Personally, I want to know how they compiled that list of 335,000. Did they keep a record of everything and get it from there? Did they track IP addresses and stalk the users from afar? Did they just put tracking software on for a weekend tracking any searches for, trades, and screen names of people who traded Metallica MP3s? None of them are accurate (except maybe the first one, which I doubt they have room for anyway). Perhaps they just rattled off some screen names and attatched the "real names" and submitted that as a list.
The way I see it, it's win-win. Either Napster grows in size and anonymity while people start boycotting Metallica (which I prefer), or Napster grows in size, but doesn't allow trading of Metallica songs (which I don't like anyway).
Busco a alguien que me quiera como yo la quiera.
I think part of the problem is that the issue of copyright needs to be revisited. In the last ten thousand years or so of human history, recorded music and copyright have just been a small blip, a century or so. Creating art, recoding it, and being able to sell it again and again for the rest of an artists right is a relative aberration. For most of history, a musician had to perform every night to earn is living. To actually go to work every day like most of us do. I'm not saying that we should get rid of copyrights entirely, just that perhaps their present form is no longer reasonable. Perhaps a 10 year lifespan berfore going to the public domain, instead of the life of the artist plus 50 years (or something like that)?
That is a good idea. Someone should moderate this up higher. I think the more relevant point is that there are possibly a higher number of Napster users and more informed people in Slashdot. I would think that a general chat with Metallica will turn out unproductive.
--Scott
That Metallica is one of very few bands who actually own exclusive copy rights to thier own music. Thats' why they can do this under thier onw name and not have to deal with Electra lawyers.

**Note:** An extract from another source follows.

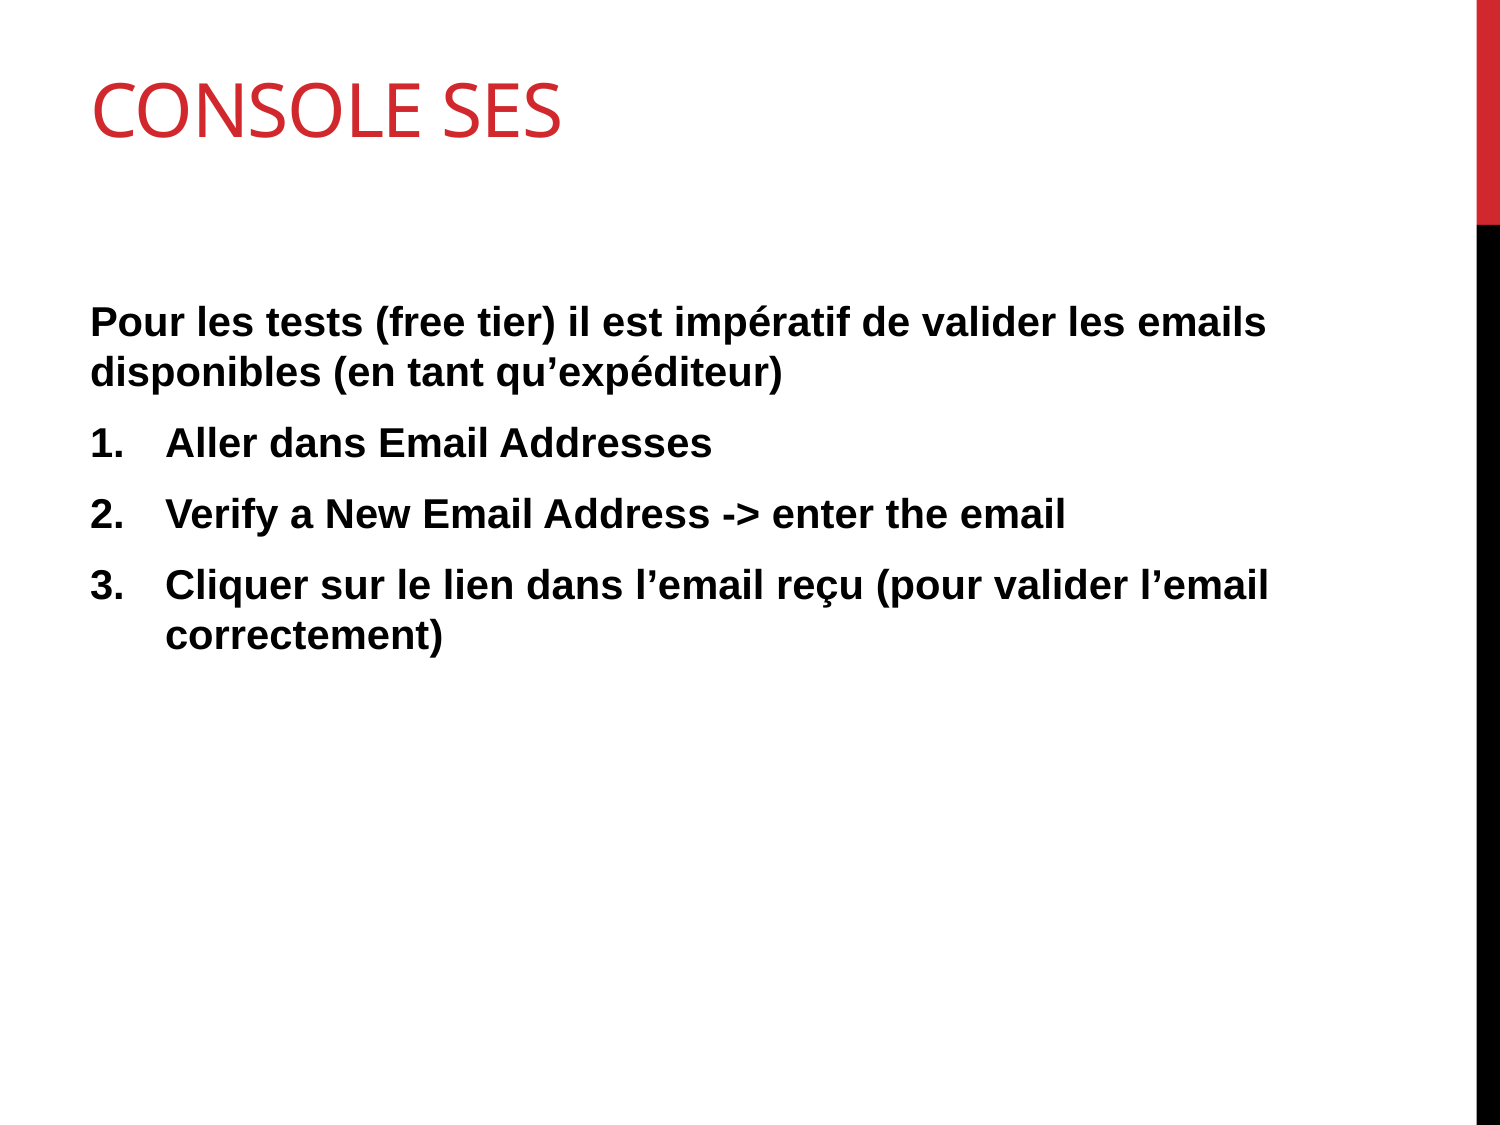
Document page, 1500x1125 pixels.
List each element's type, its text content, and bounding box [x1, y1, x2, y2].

They even have exclusive rights to thier orignal Master tapes of all thier albums. A little fact that Electra records does not seem to mind. So to all those Artists that want to follow in Metallicas foot steps you had better own the rights to your materail or yo will be cutting your own throats and helping the sleazy recordget richer instead. I know very few artists today actually get rights to their own music. Most will sign 10 album slavery deals just to get thier foot in the door then later find out the are stuck.
Egfrow
I think Metallica is going to get their ass slammed... They claim that over 335,000 Napster users pirated their songs. I just logged in to Napster. There aren't even 4,000 people logged in! Despite what they may claim, there couldn't possibly be that many people logged in at once, and I would seriously doubt over a single weekend (that's when they monitored Napster).
Even if they found all those songs, how are they going to prove in court that each and every individual file is actually a copy of one of their songs? What are they going to do, listen to them all? Attempt to download them all? Hehehehehe... they're in waaaaaay over their heads on this one.
hahahahaha, all of you people likes metelica and you go for them while they ban every napster users left and right. Now which Mp3 community is next?
Most musicians that actually have copies of their music made through MP3 formatting or devices such as MP3 players/computers have to be quite rich in the first place for that type of acknowledgment from fanatics anyway. So in other words, they have a large sum of money already, as does the record label which produces their tracks/albums. They should concentrate more on their music and devotion to their fans, rather than worrying about how much money they are gaining or losing. They are rich (99 out of 100) already. I think that burning CD's should be perfectly legal and that making MP3 files should also be.